== Segment start ==

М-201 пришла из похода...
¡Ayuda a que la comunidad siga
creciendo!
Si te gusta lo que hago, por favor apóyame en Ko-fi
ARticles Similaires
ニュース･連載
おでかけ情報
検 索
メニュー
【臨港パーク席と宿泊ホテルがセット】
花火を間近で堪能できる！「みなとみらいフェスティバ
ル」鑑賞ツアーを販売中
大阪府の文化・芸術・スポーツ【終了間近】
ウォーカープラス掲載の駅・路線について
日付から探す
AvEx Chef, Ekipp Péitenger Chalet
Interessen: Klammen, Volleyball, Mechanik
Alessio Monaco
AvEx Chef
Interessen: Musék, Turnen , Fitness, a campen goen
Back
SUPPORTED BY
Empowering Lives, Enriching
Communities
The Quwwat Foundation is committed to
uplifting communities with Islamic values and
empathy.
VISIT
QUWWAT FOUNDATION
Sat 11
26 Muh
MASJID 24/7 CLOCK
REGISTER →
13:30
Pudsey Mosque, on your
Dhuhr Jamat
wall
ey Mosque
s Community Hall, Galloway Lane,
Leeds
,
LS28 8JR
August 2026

== Segment end ==

* [Assignment]
Every one of the entries must be printed exactly.

* [Solution to this problem]
М-201 пришла из похода...
¡Ayuda a que la comunidad siga
creciendo!
Si te gusta lo que hago, por favor apóyame en Ko-fi
ARticles Similaires
ニュース･連載
おでかけ情報
検 索
メニュー
【臨港パーク席と宿泊ホテルがセット】
花火を間近で堪能できる！「みなとみらいフェスティバ
ル」鑑賞ツアーを販売中
大阪府の文化・芸術・スポーツ【終了間近】
ウォーカープラス掲載の駅・路線について
日付から探す
AvEx Chef, Ekipp Péitenger Chalet
Interessen: Klammen, Volleyball, Mechanik
Alessio Monaco
AvEx Chef
Interessen: Musék, Turnen , Fitness, a campen goen
Back
SUPPORTED BY
Empowering Lives, Enriching
Communities
The Quwwat Foundation is committed to
uplifting communities with Islamic values and
empathy.
VISIT
QUWWAT FOUNDATION
Sat 11
26 Muh
MASJID 24/7 CLOCK
REGISTER →
13:30
Pudsey Mosque, on your
Dhuhr Jamat
wall
ey Mosque
s Community Hall, Galloway Lane,
Leeds
,
LS28 8JR
August 2026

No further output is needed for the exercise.